Pediatric surgery or pediatrics surgery is a subspecialty of surgeryinvolving the surgery of fetuses, infants, children, adolescents, and young adults. Many pediatric surgeons practice at children's hospitals.

Pediatric surgery arose when medical doctors recognized that children, especially infants and newborns have different medical and surgical needs compared to that of an adult. This reason for this discovery is because children have lower immunity to viruses compared to that of the adults, so children are more likely to easily catch a sickness. Children also react differently to certain treatments and they tend to need extra care, so pediatric surgery was created especially for the children so that they could be treated faster and they would have more care.

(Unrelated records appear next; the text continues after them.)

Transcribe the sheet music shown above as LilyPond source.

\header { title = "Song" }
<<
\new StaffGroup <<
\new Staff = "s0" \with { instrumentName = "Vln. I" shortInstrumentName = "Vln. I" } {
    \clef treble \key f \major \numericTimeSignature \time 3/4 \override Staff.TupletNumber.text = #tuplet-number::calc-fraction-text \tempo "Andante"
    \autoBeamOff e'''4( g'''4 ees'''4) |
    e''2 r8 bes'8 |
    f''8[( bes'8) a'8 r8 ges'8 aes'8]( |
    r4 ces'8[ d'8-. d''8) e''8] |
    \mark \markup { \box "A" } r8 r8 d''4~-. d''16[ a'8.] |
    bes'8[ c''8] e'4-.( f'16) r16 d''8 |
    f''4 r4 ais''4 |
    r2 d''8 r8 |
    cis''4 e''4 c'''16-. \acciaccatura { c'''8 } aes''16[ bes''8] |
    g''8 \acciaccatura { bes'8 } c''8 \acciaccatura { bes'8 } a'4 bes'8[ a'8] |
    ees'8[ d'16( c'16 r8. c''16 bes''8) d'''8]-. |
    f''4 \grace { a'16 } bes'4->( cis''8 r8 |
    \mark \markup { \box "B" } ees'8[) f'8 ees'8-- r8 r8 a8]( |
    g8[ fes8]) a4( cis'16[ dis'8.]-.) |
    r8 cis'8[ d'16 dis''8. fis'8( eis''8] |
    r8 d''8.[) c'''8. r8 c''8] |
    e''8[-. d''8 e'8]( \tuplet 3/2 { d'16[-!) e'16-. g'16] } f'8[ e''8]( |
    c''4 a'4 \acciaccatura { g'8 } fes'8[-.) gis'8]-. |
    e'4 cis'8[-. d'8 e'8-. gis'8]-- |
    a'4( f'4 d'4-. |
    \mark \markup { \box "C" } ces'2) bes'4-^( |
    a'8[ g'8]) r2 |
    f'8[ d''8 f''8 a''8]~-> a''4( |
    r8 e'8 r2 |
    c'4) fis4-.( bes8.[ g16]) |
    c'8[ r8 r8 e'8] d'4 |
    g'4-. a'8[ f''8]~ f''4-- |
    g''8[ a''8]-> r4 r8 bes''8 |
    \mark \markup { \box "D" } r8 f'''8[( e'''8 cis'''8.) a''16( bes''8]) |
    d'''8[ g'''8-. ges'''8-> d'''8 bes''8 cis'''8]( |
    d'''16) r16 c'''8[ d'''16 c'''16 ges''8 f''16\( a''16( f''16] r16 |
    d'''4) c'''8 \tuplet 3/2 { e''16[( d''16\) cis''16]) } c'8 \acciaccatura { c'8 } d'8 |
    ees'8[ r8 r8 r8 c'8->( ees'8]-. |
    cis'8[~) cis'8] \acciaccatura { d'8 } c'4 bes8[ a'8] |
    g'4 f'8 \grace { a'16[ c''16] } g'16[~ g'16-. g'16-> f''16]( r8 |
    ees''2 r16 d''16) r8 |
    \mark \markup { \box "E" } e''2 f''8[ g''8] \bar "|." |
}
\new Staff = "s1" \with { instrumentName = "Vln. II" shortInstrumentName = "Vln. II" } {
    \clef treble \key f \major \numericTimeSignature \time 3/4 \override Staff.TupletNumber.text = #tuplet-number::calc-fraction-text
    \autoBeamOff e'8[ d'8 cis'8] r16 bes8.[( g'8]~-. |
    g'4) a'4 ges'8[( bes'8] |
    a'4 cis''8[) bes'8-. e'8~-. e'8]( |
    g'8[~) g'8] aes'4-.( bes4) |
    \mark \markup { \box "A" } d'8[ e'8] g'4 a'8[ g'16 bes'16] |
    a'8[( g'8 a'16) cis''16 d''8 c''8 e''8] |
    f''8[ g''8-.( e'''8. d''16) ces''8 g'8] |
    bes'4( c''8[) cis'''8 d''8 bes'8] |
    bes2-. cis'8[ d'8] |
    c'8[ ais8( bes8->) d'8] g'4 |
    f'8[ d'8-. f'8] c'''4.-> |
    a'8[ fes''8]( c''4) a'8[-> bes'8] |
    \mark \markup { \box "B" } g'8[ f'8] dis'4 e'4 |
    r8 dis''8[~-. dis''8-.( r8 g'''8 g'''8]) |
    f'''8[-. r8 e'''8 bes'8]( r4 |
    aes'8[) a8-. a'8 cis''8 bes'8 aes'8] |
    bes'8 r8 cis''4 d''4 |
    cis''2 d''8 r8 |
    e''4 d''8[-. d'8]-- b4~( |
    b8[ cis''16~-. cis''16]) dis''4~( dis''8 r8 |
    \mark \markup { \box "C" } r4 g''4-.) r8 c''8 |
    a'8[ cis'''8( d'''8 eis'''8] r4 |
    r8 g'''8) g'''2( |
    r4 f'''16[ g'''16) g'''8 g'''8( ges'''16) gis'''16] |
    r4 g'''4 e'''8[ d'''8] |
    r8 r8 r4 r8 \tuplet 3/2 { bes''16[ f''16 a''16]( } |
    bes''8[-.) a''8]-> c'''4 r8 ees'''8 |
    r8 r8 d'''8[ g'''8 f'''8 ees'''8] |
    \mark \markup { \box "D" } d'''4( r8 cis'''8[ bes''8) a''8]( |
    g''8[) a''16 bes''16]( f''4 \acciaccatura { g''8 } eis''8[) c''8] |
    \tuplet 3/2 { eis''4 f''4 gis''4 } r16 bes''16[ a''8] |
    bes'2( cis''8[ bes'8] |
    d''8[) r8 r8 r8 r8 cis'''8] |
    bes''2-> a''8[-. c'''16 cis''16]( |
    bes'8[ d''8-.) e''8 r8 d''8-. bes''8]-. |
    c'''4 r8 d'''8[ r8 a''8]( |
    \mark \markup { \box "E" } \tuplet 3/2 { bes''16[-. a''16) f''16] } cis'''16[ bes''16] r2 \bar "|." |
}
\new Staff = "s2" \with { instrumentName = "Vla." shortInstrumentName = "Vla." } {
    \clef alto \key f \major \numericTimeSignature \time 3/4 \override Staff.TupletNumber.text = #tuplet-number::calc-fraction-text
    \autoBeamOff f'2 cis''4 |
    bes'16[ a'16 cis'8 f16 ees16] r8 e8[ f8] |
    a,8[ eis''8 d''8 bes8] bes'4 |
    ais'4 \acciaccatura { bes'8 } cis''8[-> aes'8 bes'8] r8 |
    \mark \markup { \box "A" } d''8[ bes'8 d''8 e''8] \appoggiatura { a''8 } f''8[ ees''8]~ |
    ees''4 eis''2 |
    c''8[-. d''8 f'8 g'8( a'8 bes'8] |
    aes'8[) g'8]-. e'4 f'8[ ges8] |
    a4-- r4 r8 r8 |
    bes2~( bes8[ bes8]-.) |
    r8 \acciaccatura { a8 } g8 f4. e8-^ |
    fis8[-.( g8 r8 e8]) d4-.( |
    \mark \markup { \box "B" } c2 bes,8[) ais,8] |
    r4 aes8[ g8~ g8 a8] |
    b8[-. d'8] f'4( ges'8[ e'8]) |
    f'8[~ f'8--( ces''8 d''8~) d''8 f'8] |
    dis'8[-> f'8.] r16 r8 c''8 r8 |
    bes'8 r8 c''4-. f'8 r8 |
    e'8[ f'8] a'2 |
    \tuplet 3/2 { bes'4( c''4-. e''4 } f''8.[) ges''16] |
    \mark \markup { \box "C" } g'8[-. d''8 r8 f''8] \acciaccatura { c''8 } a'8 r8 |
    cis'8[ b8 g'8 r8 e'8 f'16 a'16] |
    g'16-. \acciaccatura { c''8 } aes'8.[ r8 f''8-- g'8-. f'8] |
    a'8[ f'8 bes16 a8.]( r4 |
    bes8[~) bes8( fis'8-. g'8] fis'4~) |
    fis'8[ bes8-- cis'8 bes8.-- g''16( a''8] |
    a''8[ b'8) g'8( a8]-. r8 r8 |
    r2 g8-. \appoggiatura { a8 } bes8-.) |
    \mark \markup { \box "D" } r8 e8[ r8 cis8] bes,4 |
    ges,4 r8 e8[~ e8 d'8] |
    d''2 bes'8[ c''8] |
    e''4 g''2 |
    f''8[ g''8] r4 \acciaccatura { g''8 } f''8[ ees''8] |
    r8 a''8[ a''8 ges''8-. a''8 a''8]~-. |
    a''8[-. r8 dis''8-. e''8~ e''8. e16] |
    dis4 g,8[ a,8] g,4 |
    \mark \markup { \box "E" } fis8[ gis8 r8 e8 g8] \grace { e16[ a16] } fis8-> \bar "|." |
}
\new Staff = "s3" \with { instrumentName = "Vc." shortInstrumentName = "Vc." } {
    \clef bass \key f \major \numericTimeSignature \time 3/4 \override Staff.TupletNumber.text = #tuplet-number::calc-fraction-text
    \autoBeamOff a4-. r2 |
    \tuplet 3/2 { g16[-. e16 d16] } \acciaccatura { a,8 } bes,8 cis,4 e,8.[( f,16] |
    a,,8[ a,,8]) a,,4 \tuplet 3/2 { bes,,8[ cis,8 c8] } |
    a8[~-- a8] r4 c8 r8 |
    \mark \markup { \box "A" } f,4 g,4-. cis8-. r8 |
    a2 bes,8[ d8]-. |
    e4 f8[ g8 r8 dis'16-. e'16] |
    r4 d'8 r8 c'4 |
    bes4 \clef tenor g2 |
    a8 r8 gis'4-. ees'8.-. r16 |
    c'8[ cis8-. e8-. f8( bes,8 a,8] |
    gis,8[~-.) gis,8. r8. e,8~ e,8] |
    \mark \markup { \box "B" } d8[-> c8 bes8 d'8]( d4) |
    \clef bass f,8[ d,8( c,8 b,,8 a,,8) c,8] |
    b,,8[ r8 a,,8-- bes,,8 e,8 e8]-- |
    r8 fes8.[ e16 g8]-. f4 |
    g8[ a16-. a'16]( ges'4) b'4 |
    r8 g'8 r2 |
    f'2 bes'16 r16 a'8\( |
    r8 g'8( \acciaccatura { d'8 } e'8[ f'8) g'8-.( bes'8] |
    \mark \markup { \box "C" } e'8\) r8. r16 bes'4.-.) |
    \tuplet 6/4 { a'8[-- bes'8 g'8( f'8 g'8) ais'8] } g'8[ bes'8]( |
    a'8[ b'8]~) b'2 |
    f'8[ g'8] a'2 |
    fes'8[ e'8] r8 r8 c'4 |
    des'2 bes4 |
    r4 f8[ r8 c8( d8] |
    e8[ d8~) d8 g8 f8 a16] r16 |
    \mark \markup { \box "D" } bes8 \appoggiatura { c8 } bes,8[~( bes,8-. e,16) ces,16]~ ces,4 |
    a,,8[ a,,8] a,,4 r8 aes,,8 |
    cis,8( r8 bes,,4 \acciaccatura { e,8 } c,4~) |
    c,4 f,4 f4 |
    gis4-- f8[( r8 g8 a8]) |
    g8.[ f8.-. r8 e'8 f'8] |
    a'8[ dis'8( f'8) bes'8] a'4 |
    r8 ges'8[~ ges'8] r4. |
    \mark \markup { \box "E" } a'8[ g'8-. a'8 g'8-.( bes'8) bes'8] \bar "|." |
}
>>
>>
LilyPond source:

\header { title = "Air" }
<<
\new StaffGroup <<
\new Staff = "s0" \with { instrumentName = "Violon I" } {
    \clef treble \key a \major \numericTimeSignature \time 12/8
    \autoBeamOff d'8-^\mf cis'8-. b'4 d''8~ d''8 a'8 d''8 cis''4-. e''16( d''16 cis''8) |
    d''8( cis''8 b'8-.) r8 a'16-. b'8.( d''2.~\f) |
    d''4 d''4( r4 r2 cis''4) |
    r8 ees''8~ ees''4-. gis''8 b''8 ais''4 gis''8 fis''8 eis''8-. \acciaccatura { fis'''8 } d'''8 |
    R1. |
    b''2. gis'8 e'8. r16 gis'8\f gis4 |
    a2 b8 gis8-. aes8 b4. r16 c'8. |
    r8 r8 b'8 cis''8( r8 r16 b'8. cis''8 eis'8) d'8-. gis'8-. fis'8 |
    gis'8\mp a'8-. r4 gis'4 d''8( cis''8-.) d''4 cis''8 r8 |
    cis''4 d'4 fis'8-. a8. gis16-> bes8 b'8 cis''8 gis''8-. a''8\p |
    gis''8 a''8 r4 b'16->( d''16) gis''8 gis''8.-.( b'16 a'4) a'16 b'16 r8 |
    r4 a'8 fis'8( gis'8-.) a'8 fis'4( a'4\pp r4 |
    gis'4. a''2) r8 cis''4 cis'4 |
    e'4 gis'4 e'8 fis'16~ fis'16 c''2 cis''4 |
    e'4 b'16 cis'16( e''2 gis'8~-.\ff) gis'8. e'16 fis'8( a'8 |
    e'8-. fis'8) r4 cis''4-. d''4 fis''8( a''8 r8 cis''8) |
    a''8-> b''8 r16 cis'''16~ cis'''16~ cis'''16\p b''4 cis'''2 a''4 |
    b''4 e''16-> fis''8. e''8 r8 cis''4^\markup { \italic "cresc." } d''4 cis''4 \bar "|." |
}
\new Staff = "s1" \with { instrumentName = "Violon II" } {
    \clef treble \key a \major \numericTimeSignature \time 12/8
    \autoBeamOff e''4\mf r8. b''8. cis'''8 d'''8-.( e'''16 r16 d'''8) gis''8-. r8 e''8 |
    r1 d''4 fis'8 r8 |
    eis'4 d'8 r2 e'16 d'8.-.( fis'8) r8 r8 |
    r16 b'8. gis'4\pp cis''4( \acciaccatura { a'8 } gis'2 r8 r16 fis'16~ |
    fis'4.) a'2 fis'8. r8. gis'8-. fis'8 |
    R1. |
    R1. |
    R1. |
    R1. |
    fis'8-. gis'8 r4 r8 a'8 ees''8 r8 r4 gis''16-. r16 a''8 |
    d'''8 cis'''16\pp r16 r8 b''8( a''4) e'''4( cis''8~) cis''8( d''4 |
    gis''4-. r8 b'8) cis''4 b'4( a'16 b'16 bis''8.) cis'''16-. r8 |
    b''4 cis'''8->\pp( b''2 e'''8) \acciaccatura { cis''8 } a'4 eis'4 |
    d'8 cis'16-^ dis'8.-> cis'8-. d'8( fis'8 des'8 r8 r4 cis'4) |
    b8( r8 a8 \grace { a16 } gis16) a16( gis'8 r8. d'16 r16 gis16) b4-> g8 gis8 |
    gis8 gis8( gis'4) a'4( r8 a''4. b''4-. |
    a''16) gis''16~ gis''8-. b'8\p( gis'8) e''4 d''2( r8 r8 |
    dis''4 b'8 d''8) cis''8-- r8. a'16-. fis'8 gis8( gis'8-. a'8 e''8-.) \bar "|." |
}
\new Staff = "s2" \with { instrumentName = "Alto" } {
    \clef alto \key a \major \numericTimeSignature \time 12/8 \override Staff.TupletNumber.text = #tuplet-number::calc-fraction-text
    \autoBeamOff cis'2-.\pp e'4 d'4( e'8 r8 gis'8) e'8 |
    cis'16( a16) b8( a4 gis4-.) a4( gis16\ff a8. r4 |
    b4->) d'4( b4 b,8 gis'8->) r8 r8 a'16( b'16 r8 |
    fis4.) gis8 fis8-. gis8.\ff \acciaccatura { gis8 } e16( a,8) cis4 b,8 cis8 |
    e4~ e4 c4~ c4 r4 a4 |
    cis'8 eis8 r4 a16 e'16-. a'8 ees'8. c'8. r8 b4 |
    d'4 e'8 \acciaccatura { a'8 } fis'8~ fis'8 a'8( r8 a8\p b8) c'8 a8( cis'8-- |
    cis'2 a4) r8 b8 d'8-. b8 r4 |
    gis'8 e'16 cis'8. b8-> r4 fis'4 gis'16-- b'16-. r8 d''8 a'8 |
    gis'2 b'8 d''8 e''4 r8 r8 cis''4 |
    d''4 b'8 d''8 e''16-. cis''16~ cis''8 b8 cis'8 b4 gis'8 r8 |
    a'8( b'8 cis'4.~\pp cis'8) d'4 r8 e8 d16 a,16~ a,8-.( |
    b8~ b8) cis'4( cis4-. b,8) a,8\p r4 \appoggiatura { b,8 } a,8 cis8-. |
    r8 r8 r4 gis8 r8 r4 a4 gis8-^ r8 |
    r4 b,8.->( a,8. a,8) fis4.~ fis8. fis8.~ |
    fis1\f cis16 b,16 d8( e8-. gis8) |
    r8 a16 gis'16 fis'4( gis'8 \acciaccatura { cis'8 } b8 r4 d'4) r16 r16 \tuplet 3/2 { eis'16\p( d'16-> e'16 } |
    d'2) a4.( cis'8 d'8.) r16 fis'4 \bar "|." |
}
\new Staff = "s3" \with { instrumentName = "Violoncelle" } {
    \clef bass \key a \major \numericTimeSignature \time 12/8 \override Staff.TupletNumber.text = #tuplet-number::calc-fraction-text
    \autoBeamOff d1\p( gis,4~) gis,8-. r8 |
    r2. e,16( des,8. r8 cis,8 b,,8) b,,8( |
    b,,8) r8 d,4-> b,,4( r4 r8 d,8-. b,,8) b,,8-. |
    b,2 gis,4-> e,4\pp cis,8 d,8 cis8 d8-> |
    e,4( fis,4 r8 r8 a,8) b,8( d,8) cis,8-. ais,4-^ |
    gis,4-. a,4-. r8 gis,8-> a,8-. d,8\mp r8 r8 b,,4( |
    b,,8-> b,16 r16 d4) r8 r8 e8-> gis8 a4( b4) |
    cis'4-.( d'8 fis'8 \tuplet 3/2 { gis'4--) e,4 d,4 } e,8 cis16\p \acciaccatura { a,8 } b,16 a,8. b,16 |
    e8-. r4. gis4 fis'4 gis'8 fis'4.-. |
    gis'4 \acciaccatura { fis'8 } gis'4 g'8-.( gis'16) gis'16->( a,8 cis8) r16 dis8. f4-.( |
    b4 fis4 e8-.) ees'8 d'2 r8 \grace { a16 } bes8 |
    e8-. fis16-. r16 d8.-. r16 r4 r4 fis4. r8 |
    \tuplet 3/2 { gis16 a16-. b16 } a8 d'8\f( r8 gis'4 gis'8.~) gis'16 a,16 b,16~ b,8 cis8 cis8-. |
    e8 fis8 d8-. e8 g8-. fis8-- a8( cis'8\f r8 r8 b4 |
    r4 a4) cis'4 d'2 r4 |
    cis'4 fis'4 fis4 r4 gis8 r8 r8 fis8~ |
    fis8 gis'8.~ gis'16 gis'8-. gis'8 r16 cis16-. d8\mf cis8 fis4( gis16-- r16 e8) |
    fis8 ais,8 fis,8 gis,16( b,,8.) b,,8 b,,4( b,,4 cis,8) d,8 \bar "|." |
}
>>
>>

Pediatric surgery arose in the middle of the 20th century as the surgical care of birth defects required novel techniques and methods and became more commonly based at children's hospitals. One of the sites of this innovation was Children's Hospital of Philadelphia. Beginning in the 1940s under the surgical leadership of C. Everett Koop, newer techniques for end tracheal anesthesia of infants allowed surgical repair of previously untreatable birth defects. By the late 1970s, the infant death rate from several major congenital malformation syndromes had been reduced to near zero.

Subspecialties of pediatric surgery itself include: neonatal surgery and fetal surgery.
Other areas of surgery also have pediatric specialties of their own that require further training during the residencies and in a fellowship: pediatric cardiothoracic (surgery on the child's heart and/or lungs, including heart and/or lung transplantation), pediatric nephrological surgery (surgery on the child's kidneys and ureters, including renal, or kidney, transplantation), pediatric neurosurgery (surgery on the child's brain, central nervous system, spinal cord, and peripheral nerves), pediatric urological surgery (surgery on the child's urinary bladder and other structures below the kidney necessary for urination), pediatric emergency surgery, surgery involving fetuses or embryos (overlapping with obstetric/gynecological surgery, neonatology, and maternal-fetal medicine), surgery involving adolescents or young adults, pediatric herpetological (liver) and gastrointestinal (stomach and intestines) surgery (including liver and intestinal transplantation in children), pediatric orthopedic surgery (muscle and bone surgery in children), pediatric plastic and reconstructive surgery (such as for burns, or for congenital defects like cleft palate not involving the major organs), and pediatric oncological (childhood cancer) surgery.